Campbell, RG., Rhinology and Skull Base Research Group, Applied Medical Research Centre, University of New South Wales; Macquarie Medical School, Faculty of Medicine, Health and Human Sciences, Macquarie University; Department of Otolaryngology Head and Neck Surgery, Royal Prince Alfred Hospital, Sydney, Australia
Kalish, LH., Rhinology and Skull Base Research Group, Applied Medical Research Centre, University of New South Wales; Faculty of Medicine, University of Sydney; Department of Otolaryngology, Head and Neck Surgery, Concord General Hospital, University of Sydney, Australia
Di Ieva, A., Macquarie Medical School, Faculty of Medicine, Health and Human Sciences, Macquarie University; Computational NeuroSurgery (CNS) Lab, Macquarie Medical School, Faculty of Medicine, Human and Health Sciences, Macquarie University, Sydney, Australia
Harvey, RJ., Rhinology and Skull Base Research Group, Applied Medical Research Centre, University of New South Wales; Macquarie Medical School, Faculty of Medicine, Health and Human Sciences, Macquarie University; School of Clinical Medicine, St Vincent's Healthcare Clinical Campus, Faculty of Medicine and Health, UNSW Sydney, Australia
Introduction: Rhinomanometry, a reference measure for the nasal airway, is often considered a research tool as resistance only weak-to-moderately correlates with patient symptoms. However, like lung spirometry curves (spirograms) offer information well beyond FEV, the rhinomanometry curve (rhinogram) has characteristics beyond simple nasal resistance. This study applied artificial intelligence (AI) to develop a predictive model examining the link between rhinograms and patient-reported outcomes (PROMs).

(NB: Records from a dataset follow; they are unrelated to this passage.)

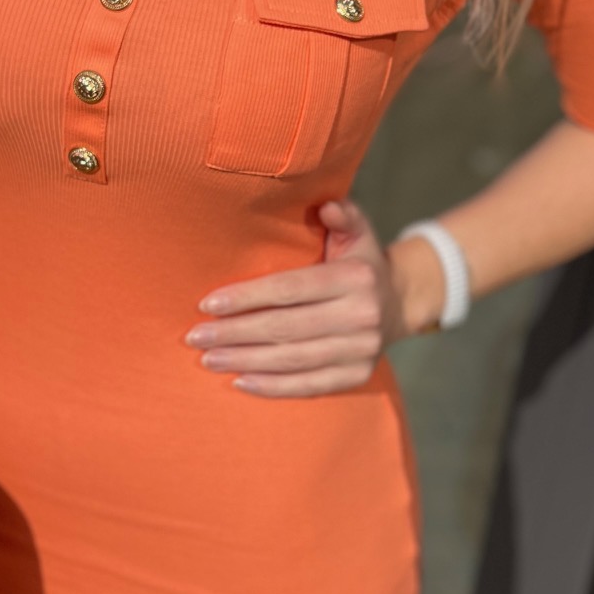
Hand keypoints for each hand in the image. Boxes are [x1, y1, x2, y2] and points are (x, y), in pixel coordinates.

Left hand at [186, 199, 411, 398]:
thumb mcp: (357, 231)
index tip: (208, 304)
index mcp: (356, 277)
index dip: (247, 297)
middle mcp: (362, 315)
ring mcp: (362, 350)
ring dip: (246, 361)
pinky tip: (241, 382)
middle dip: (235, 333)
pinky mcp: (358, 376)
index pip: (291, 289)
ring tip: (209, 360)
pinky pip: (309, 386)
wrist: (398, 302)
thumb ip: (342, 214)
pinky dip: (273, 387)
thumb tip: (327, 207)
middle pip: (286, 327)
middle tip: (196, 337)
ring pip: (293, 360)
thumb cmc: (359, 262)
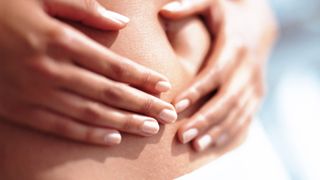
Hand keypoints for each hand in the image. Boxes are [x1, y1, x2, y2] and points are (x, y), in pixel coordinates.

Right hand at [0, 0, 176, 145]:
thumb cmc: (2, 7)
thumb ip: (84, 8)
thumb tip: (121, 24)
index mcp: (61, 40)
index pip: (114, 65)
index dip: (142, 78)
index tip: (164, 87)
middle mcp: (53, 70)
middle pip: (110, 93)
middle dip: (143, 105)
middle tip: (169, 116)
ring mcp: (37, 93)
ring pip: (91, 113)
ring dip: (124, 123)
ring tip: (150, 129)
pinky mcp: (22, 110)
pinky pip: (61, 127)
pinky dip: (89, 135)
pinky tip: (112, 138)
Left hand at [161, 0, 277, 150]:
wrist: (259, 26)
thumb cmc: (228, 16)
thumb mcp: (212, 3)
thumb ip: (190, 4)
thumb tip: (164, 10)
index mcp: (235, 46)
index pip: (215, 72)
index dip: (197, 90)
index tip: (177, 105)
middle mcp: (249, 67)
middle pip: (227, 98)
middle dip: (205, 118)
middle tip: (183, 135)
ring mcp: (256, 83)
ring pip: (237, 112)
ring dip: (217, 130)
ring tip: (196, 146)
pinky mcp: (258, 94)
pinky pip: (246, 117)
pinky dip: (230, 132)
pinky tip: (213, 144)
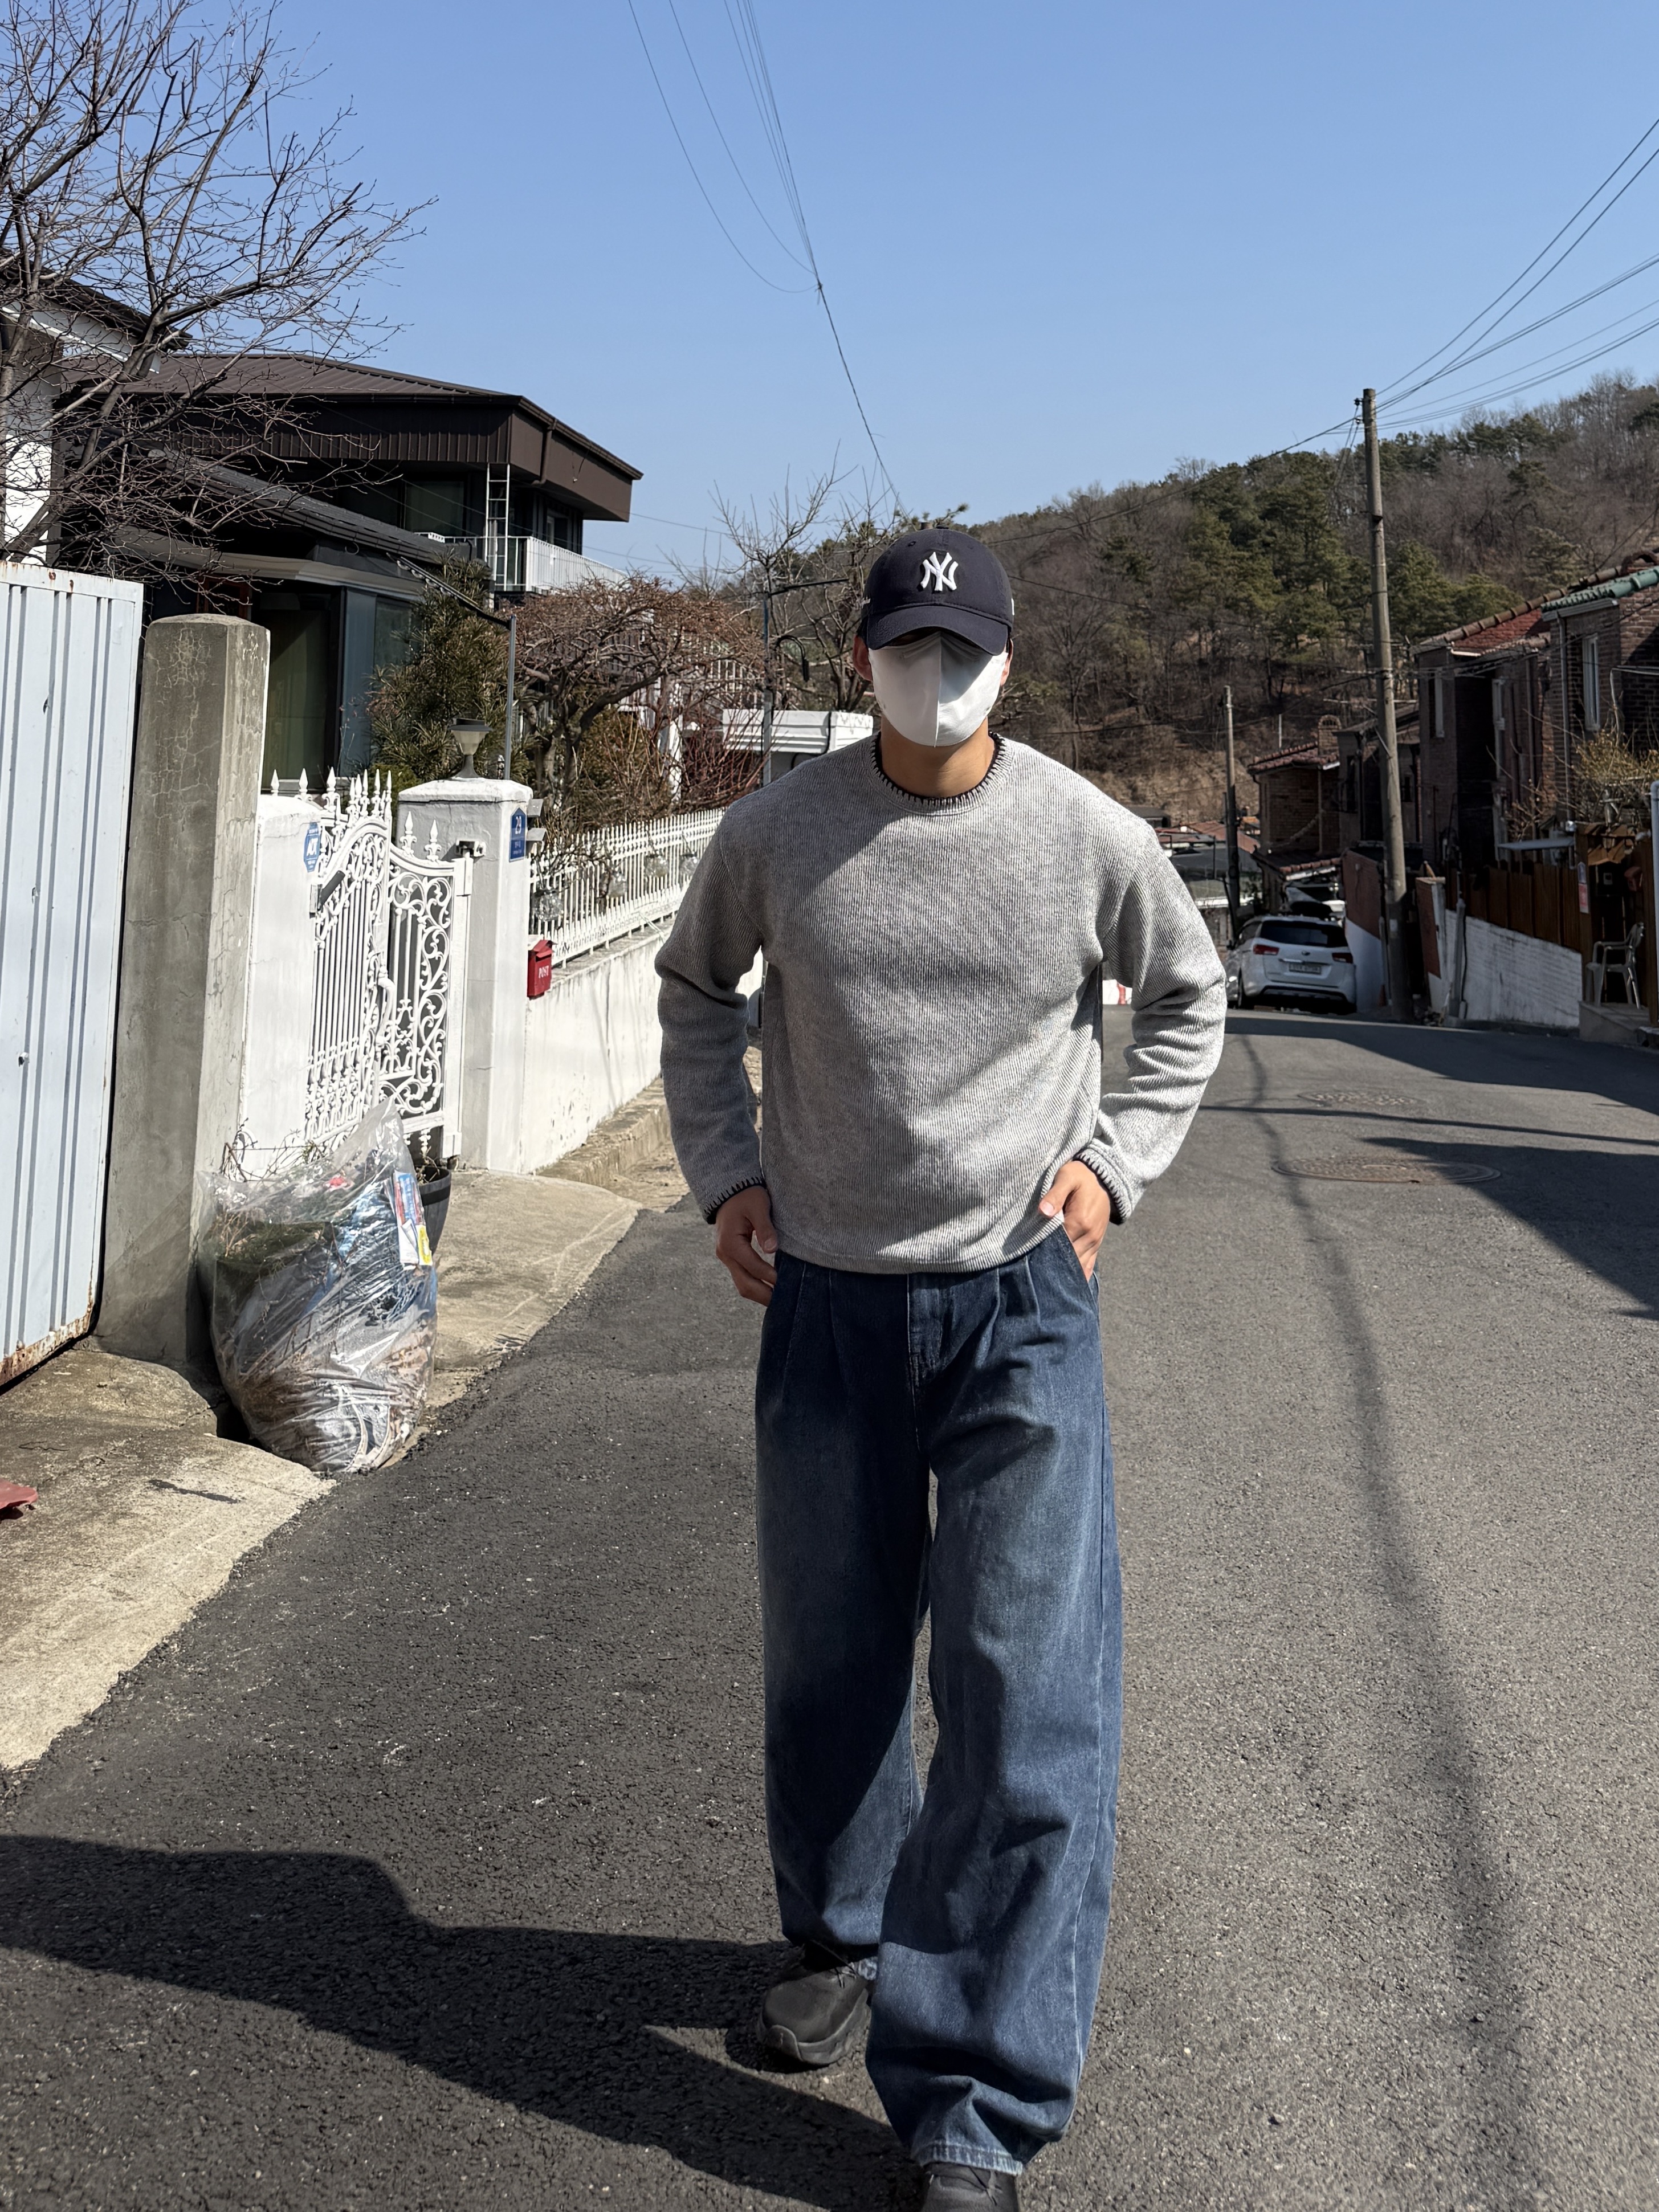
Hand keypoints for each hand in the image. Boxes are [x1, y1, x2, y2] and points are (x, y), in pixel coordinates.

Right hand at [714, 1185, 777, 1305]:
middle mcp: (725, 1254)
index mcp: (731, 1243)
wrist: (729, 1191)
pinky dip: (756, 1285)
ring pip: (742, 1284)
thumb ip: (765, 1228)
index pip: (753, 1267)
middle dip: (764, 1295)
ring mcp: (726, 1257)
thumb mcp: (758, 1206)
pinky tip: (771, 1289)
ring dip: (760, 1294)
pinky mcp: (731, 1257)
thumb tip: (772, 1249)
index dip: (771, 1277)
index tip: (787, 1283)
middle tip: (784, 1303)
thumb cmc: (746, 1196)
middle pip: (744, 1284)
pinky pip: (742, 1277)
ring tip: (779, 1301)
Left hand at [1039, 1161, 1110, 1281]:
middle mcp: (1089, 1236)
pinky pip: (1089, 1265)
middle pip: (1068, 1259)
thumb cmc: (1080, 1176)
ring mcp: (1094, 1241)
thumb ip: (1055, 1194)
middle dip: (1052, 1267)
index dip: (1043, 1253)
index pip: (1058, 1245)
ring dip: (1065, 1274)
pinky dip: (1079, 1275)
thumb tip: (1043, 1211)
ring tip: (1047, 1285)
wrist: (1103, 1177)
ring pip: (1079, 1266)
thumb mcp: (1066, 1177)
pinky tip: (1069, 1286)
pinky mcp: (1096, 1243)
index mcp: (1079, 1222)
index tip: (1028, 1260)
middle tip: (1034, 1277)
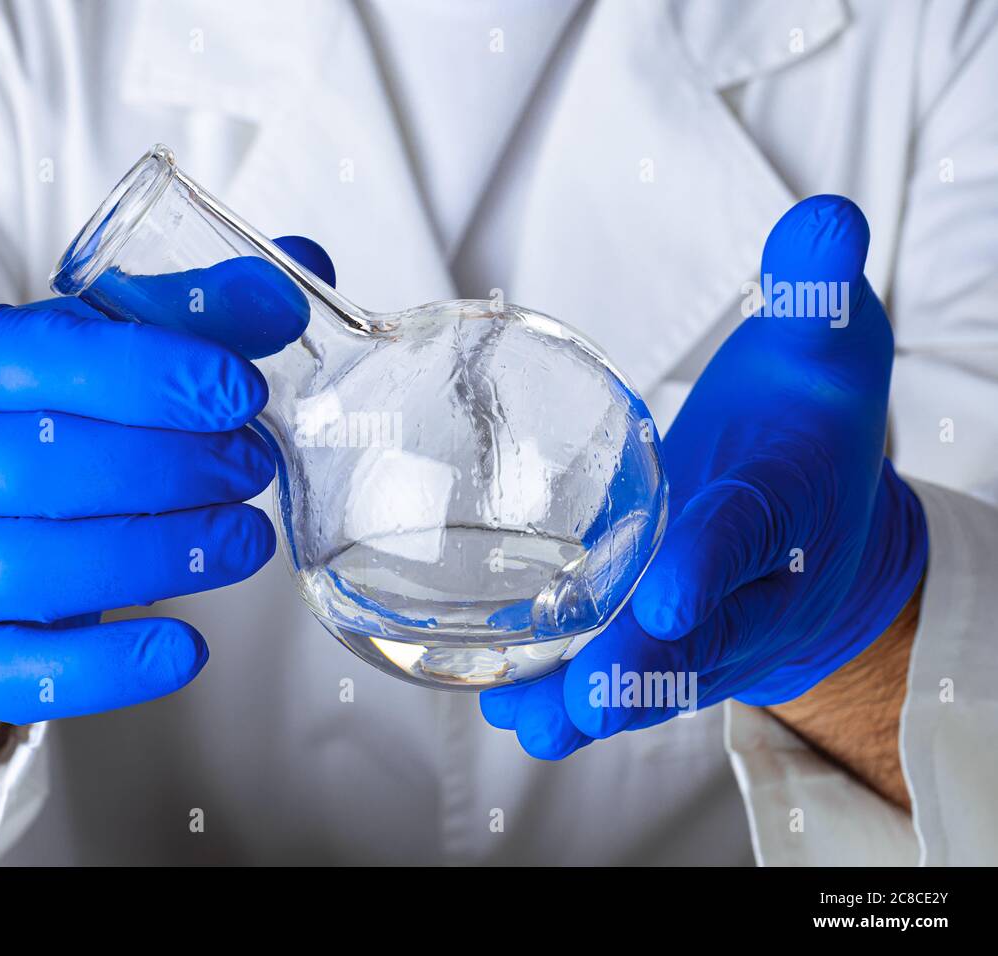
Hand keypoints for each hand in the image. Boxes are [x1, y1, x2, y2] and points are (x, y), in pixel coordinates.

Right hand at [0, 237, 333, 723]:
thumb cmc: (18, 431)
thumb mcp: (81, 356)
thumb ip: (179, 318)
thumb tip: (291, 287)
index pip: (43, 356)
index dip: (152, 373)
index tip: (243, 390)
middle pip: (34, 467)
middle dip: (169, 468)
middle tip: (254, 467)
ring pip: (27, 568)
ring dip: (157, 556)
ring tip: (244, 539)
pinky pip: (10, 672)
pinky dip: (106, 667)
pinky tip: (185, 648)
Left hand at [482, 196, 926, 757]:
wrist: (826, 530)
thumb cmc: (812, 430)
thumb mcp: (827, 351)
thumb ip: (818, 293)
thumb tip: (822, 224)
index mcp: (788, 506)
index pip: (751, 532)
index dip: (714, 561)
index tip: (671, 591)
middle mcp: (751, 585)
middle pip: (702, 633)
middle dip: (646, 662)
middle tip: (590, 693)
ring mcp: (709, 629)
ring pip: (657, 677)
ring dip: (594, 702)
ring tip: (530, 719)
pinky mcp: (666, 646)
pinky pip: (624, 680)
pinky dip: (571, 698)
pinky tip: (511, 707)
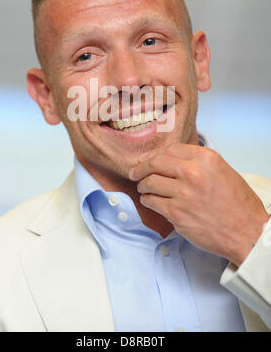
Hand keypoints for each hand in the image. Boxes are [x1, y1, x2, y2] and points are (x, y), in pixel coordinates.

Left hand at [129, 144, 269, 265]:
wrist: (247, 232)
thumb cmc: (238, 204)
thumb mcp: (222, 171)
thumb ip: (198, 163)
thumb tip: (172, 161)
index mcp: (205, 158)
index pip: (170, 150)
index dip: (158, 155)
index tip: (152, 160)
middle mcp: (192, 172)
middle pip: (155, 163)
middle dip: (142, 168)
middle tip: (135, 172)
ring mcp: (182, 194)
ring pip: (150, 183)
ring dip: (143, 185)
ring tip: (143, 187)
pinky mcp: (176, 213)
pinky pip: (152, 202)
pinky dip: (147, 200)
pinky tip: (149, 200)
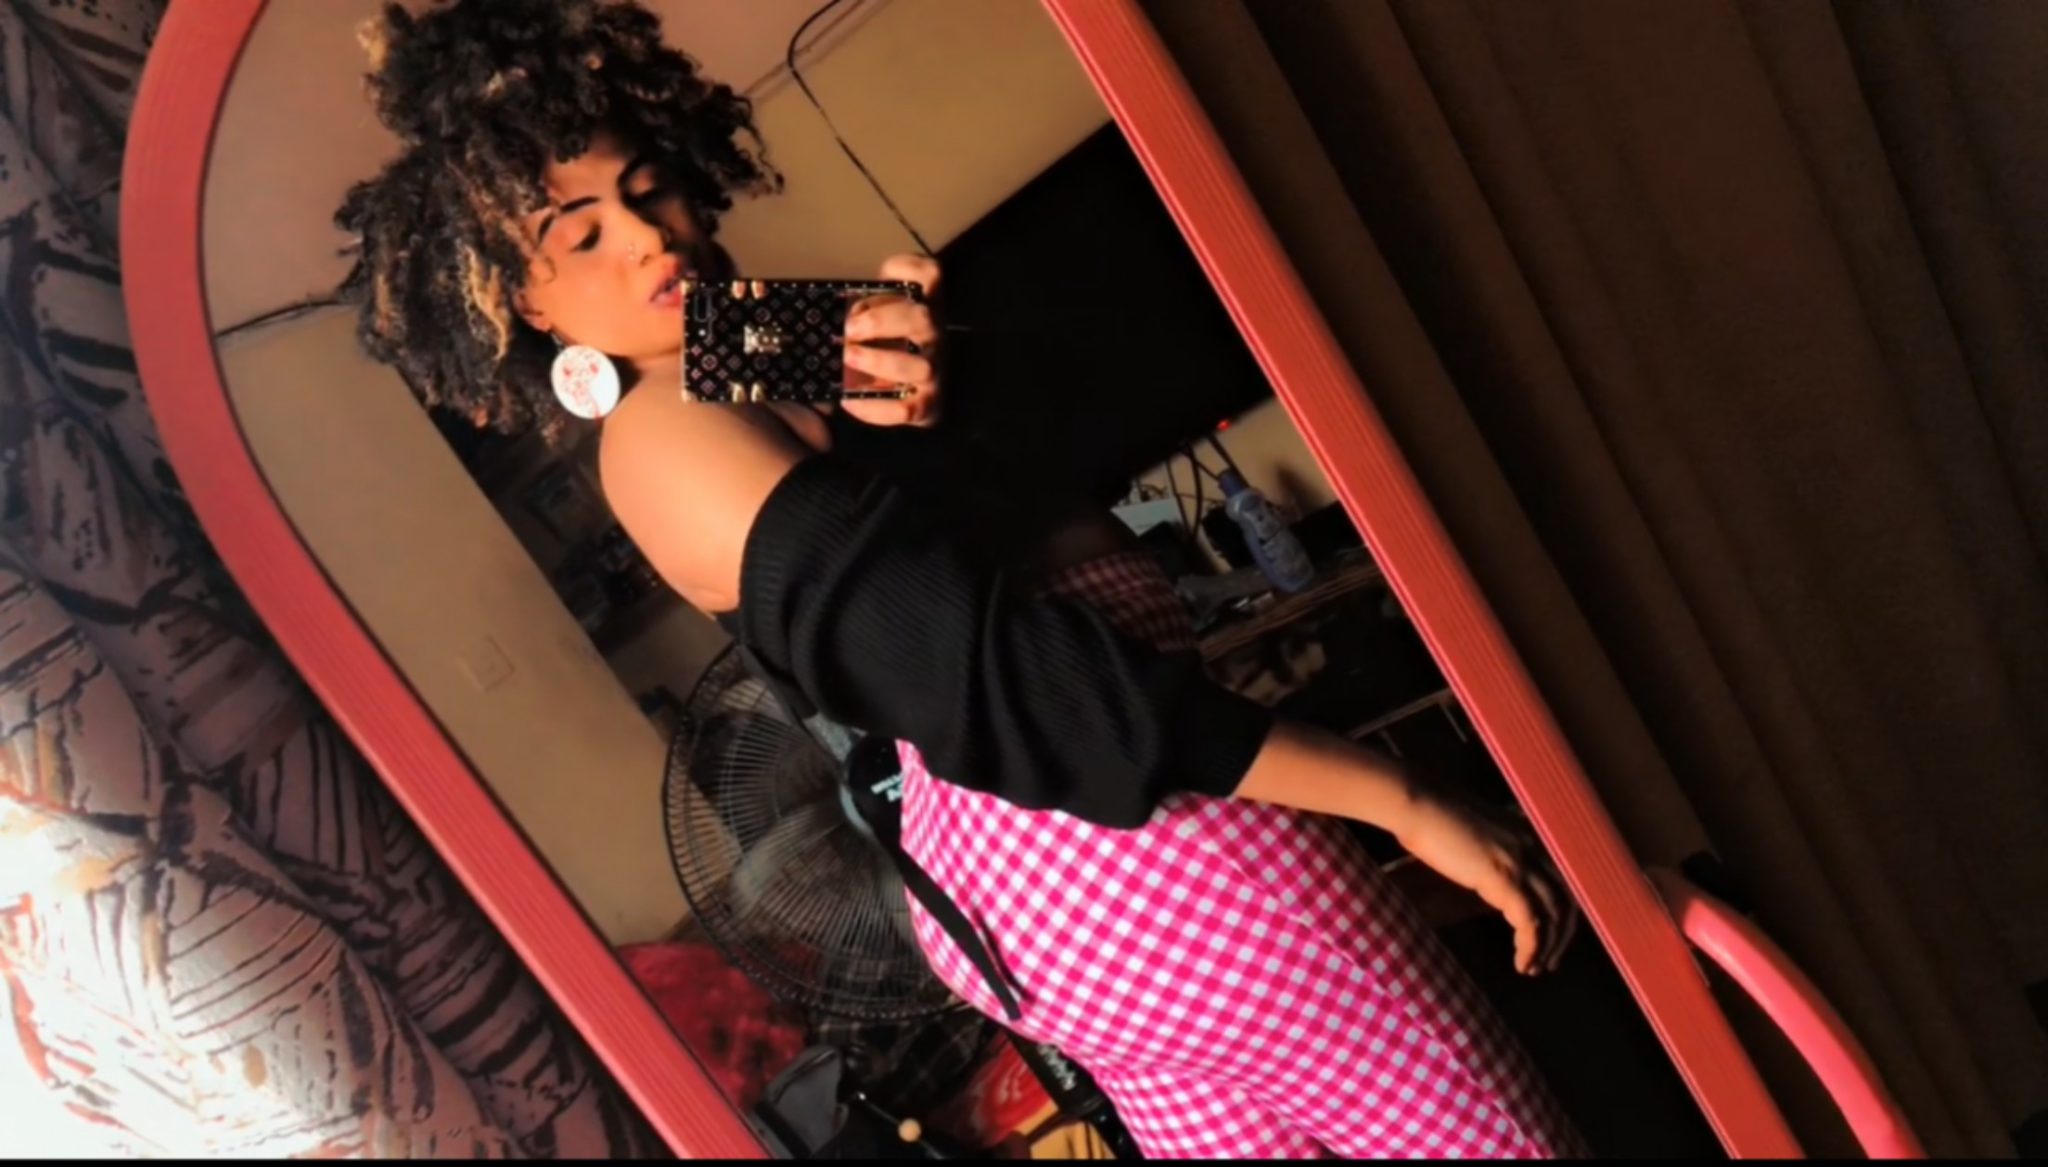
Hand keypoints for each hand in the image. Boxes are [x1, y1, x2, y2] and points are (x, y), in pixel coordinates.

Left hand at [841, 254, 940, 427]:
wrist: (905, 396)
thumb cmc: (881, 344)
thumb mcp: (875, 317)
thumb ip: (860, 306)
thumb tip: (822, 304)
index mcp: (924, 306)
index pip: (930, 274)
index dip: (907, 268)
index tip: (879, 275)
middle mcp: (935, 335)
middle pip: (921, 318)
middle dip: (881, 321)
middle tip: (849, 330)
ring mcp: (934, 371)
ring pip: (919, 366)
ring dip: (881, 361)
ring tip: (849, 359)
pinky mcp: (928, 406)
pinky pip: (905, 409)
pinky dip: (875, 408)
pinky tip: (849, 402)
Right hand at [1394, 791, 1578, 975]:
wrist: (1416, 803)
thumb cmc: (1431, 815)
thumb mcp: (1473, 834)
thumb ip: (1492, 852)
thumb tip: (1492, 878)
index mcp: (1528, 834)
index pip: (1562, 879)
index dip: (1561, 913)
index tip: (1551, 938)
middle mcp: (1533, 845)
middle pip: (1566, 899)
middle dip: (1561, 936)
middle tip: (1548, 962)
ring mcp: (1521, 860)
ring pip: (1554, 914)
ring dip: (1547, 947)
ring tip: (1532, 968)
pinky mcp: (1504, 878)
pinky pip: (1531, 922)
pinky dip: (1530, 947)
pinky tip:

Methods: A diagnostic cross-sectional study was conducted on patients from a rhinology clinic. Rhinomanometry curves were assessed via image regression with convolutional neural networks (CNN) on a visual AI platform (Ximilar). PROMs included nasal obstruction (ordinal/VAS), the nasal subdomain and total SNOT-22. There was an 80/20 training/testing split. The primary outcome was a correlation coefficient (R2 score). Prediction errors were assessed with mean absolute error (MAE) and root mean squared error (RMSE). Heatmaps were generated for regions of interest in CNN decision making.
Results: Two hundred patients (age 44±17yrs, 48% female) were analysed. Analysis of rhinograms demonstrated high to strong correlation (0.7-0.9) with R2 scores of SNOT-22(0.84), nasal subdomain(0.79), nasal obstruction (ordinal 0.77/VAS 0.75). The prediction errors (MAE/RMSE) were; SNOT22 (24/30), nasal subdomain (8/9), nasal obstruction ordinal (2/2) and VAS (22/27).
Conclusion: This study highlights the strong relationship between nasal airflow analysis and patient reported outcomes. It is highly likely that the rhinogram produced from rhinomanometry may contain significantly more value to clinical care when assessed beyond simple resistance measures at 150Pa.